Florey's team successfully healed diseased mice with penicillin on May 25, 1940, much to their delight. Heatley oversaw the trials and recorded in his diary, “After supper with some friends, I returned to the lab and met the professor to give a final dose of penicillin to two of the mice. The 'controls' were looking very sick, but the two treated mice seemed very well. I stayed at the lab until 3:45 am, by which time all four control animals were dead.”

Florey and Chain's report on the mice trials piqued the scientific and military organisations' curiosity. In Europe, World War II was well underway, and the ability to combat disease and infection may determine success or loss. Florey and Heatley travelled to the United States in July 1941 to continue their study and seek assistance from the American pharmaceutical industry because British facilities were producing other drugs essential for the war effort in Europe. Merck, E. R. Squibb & Sons, Charles Pfizer & Co., and Lederle Laboratories were persuaded to assist in the manufacturing of penicillin.

Penicillin was used to treat the first human bacterial infection, demonstrating to scientists the drug's critical relevance in saving lives. However, that single treatment depleted the entire supply of penicillin in the United States. Following Japan's attack on Pearl Harbor on December 7, 1941, scientists and military planners realised that producing the vast amounts of penicillin required to win the war would require a collaborative effort. In preparation for the D-Day invasion of Normandy, 21 American corporations teamed up to produce 2.3 million doses of penicillin. Penicillin was rapidly dubbed the "miracle drug" of the war, treating infectious diseases and saving millions of lives.

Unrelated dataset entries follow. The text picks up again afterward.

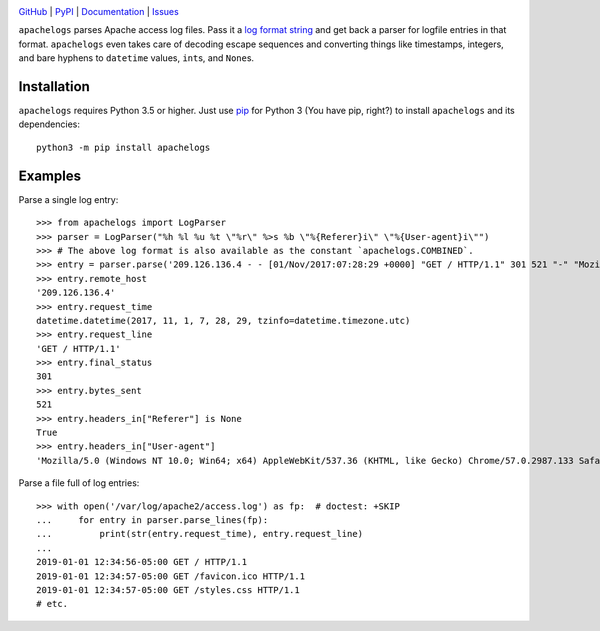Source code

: .. image:: http://www.repostatus.org/badges/latest/active.svg
    :target: http://www.repostatus.org/#active
    :alt: Project Status: Active — The project has reached a stable, usable
          state and is being actively developed.

.. image:: https://travis-ci.com/jwodder/apachelogs.svg?branch=master
    :target: https://travis-ci.com/jwodder/apachelogs

.. image:: https://codecov.io/gh/jwodder/apachelogs/branch/master/graph/badge.svg
    :target: https://codecov.io/gh/jwodder/apachelogs

.. image:: https://img.shields.io/pypi/pyversions/apachelogs.svg
    :target: https://pypi.org/project/apachelogs/

.. image:: https://img.shields.io/github/license/jwodder/apachelogs.svg
    :target: https://opensource.org/licenses/MIT
    :alt: MIT License

.. image:: https://img.shields.io/badge/Say%20Thanks-!-1EAEDB.svg
    :target: https://saythanks.io/to/jwodder

`GitHub <https://github.com/jwodder/apachelogs>`_
| `PyPI <https://pypi.org/project/apachelogs/>`_
| `Documentation <https://apachelogs.readthedocs.io>`_
| `Issues <https://github.com/jwodder/apachelogs/issues>`_

``apachelogs`` parses Apache access log files.  Pass it a `log format string
<http://httpd.apache.org/docs/current/mod/mod_log_config.html>`_ and get back a
parser for logfile entries in that format.  ``apachelogs`` even takes care of
decoding escape sequences and converting things like timestamps, integers, and
bare hyphens to ``datetime`` values, ``int``\s, and ``None``\s.


Installation
============
``apachelogs`` requires Python 3.5 or higher.  Just use `pip
<https://pip.pypa.io>`_ for Python 3 (You have pip, right?) to install
``apachelogs`` and its dependencies::

    python3 -m pip install apachelogs


Examples
========

Parse a single log entry::

    >>> from apachelogs import LogParser
    >>> parser = LogParser("%h %l %u %t \"%r\" %>s %b \"%{Referer}i\" \"%{User-agent}i\"")
    >>> # The above log format is also available as the constant `apachelogs.COMBINED`.
    >>> entry = parser.parse('209.126.136.4 - - [01/Nov/2017:07:28:29 +0000] "GET / HTTP/1.1" 301 521 "-" "Mozilla/5.0 (Windows NT 10.0; Win64; x64) AppleWebKit/537.36 (KHTML, like Gecko) Chrome/57.0.2987.133 Safari/537.36"\n')
    >>> entry.remote_host
    '209.126.136.4'
    >>> entry.request_time
    datetime.datetime(2017, 11, 1, 7, 28, 29, tzinfo=datetime.timezone.utc)
    >>> entry.request_line
    'GET / HTTP/1.1'
    >>> entry.final_status
    301
    >>> entry.bytes_sent
    521
    >>> entry.headers_in["Referer"] is None
    True
    >>> entry.headers_in["User-agent"]
    'Mozilla/5.0 (Windows NT 10.0; Win64; x64) AppleWebKit/537.36 (KHTML, like Gecko) Chrome/57.0.2987.133 Safari/537.36'

Parse a file full of log entries::

    >>> with open('/var/log/apache2/access.log') as fp:  # doctest: +SKIP
    ...     for entry in parser.parse_lines(fp):
    ...         print(str(entry.request_time), entry.request_line)
    ...
    2019-01-01 12:34:56-05:00 GET / HTTP/1.1
    2019-01-01 12:34:57-05:00 GET /favicon.ico HTTP/1.1
    2019-01-01 12:34:57-05:00 GET /styles.css HTTP/1.1
    # etc.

During World War II, penicillin helped to minimise the number of deaths and amputations among troops. During the first five months of 1943, just 400 million units of penicillin were accessible, according to data; by the conclusion of WWII, American companies were producing 650 billion units every month.

This discovery was important because penicillin became the world's most effective life-saving medicine, curing syphilis, gonorrhoea, TB, gangrene, pneumonia, diphtheria, and scarlet fever, among other ailments. Since its first use as a treatment in 1942, penicillin is thought to have saved at least 200 million.